Instruksi:
Jawab pertanyaan berikut berdasarkan artikel tentang tanggung jawab sosial perusahaan:
1. Tiga hal apa yang membuat batas kita dan batas dunia semakin kabur?
2. Apa bunyi rumusan masalah nomor 3?
3. Corporate Social Responsibility (CSR) merupakan bentuk kepedulian perusahaan terhadap apa?

Artikel:
BAB I
PENDAHULUAN
A.
Latar Belakang
Masalah
Sejalan dengan perkembangan jaman yang semakin maju serta laju
perekonomian dunia yang semakin cepat, dan diberlakukannya sistem perdagangan
bebas sehingga batas kita dan batas dunia akan semakin kabur. Hal ini jelas
membuat semua kegiatan saling berpacu satu sama lain untuk mendapatkan
kesempatan dan keuntungan.
Dengan kondisi seperti ini, pelaku bisnis kita jelas akan semakin
berpacu dengan waktu serta negara-negara lain agar terwujud suatu tatanan
perekonomian yang saling menguntungkan. Namun perlu kita pertanyakan bagaimana
jadinya jika pelaku bisnis dihinggapi kehendak saling menindas agar memperoleh
tingkat keuntungan yang berlipat ganda. Inilah yang merupakan tantangan bagi
etika dan tanggung jawab sosial bisnis.
Tanggung jawab sosial dunia bisnis tidak saja berorientasi pada
komitmen sosial yang menekankan pada pendekatan kemanusiaan, belas kasihan,
panggilan religi atau panggilan moral dan semacamnya, tetapi menjadi kewajiban
yang sepantasnya dilaksanakan oleh pelaku bisnis dalam ikut serta mengatasi
permasalahan sosial yang menimpa masyarakat. Dalam perkembangannya praktik
tanggung jawab sosial pelaku bisnis telah banyak dilakukan secara sadar,
artinya menerpakan tanggung jawab pelaku bisnis adalah investasi untuk
pertumbuhan dan keterlanjutan bisnis sehingga tak lagi dilirik sebagai pusat
biaya.
B.
Rumusan Masalah
1.
Apa pengertian Corporate
Social Responsibility?
2.
Bagaimana Corporate
Social Responsibility dalam perspektif ajaran Islam?
3.
Apa saja
pendekatan tanggung jawab sosial?
4.
Bagaimana
tanggung jawab sosial perusahaan terhadap stakeholders?
BAB II
PEMBAHASAN
A.
Pengertian Corporate
Social Responsibility (CSR)
Tanggung Jawab Sosial Perusahaan atau Corporate Social Responsibility (CSR) merupakan
bentuk kepedulian perusahaan terhadap lingkungan perusahaan melalui berbagai
kegiatan yang dilakukan dalam rangka penjagaan lingkungan, norma masyarakat,
partisipasi pembangunan, serta berbagai bentuk tanggung jawab sosial lainnya. [1]
Ada beberapa pengertian CSR menurut beberapa ahli:
1.

Data yang Diberikan:
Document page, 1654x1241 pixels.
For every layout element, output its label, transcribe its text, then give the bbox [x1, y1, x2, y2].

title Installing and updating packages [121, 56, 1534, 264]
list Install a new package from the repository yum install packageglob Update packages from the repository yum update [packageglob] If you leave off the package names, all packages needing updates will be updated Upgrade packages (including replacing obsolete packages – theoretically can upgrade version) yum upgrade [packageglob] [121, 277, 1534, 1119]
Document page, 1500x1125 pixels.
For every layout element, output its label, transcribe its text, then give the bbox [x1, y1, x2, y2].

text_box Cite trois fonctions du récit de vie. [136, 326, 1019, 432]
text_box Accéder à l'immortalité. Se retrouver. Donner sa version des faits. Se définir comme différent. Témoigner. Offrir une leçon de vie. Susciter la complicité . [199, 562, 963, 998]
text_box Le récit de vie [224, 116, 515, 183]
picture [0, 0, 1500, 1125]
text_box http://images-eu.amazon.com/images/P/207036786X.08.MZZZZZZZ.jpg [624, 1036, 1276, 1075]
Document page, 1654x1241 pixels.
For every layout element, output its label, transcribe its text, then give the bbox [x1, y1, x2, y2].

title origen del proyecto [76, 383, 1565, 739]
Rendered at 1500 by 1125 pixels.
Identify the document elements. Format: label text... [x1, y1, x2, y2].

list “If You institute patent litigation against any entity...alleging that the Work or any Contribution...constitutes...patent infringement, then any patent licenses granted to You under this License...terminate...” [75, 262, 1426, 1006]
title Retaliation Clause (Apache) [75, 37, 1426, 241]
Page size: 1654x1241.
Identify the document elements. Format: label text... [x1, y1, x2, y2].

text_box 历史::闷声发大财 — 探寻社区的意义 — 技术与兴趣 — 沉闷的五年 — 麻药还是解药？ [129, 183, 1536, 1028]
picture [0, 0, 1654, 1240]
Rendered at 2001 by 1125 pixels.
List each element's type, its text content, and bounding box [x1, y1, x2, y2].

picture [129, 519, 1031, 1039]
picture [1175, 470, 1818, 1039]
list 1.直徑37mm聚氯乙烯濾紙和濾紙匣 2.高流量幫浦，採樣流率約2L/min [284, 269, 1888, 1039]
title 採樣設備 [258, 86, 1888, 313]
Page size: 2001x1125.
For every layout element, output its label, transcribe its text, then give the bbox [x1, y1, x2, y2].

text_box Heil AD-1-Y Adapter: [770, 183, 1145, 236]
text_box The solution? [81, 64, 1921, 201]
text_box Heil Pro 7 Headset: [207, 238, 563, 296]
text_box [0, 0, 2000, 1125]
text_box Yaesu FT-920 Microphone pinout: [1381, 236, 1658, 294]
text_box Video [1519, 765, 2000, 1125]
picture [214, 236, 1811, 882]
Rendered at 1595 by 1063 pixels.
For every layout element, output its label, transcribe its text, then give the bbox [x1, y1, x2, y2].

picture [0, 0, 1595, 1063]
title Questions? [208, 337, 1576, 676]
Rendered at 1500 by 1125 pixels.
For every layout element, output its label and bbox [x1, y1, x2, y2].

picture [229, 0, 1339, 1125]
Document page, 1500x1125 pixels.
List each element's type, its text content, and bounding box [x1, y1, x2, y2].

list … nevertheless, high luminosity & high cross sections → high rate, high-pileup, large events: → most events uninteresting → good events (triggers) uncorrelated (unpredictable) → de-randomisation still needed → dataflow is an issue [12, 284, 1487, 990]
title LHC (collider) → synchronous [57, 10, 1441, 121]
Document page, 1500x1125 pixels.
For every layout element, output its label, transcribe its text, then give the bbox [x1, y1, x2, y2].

Hasil Tugas:
1. Perkembangan jaman yang semakin maju, laju perekonomian dunia yang semakin cepat, dan diberlakukannya sistem perdagangan bebas.
2. "Apa saja pendekatan tanggung jawab sosial?"
3. Terhadap lingkungan perusahaan, melalui berbagai kegiatan dalam rangka penjagaan lingkungan, norma masyarakat, partisipasi pembangunan, serta berbagai bentuk tanggung jawab sosial lainnya.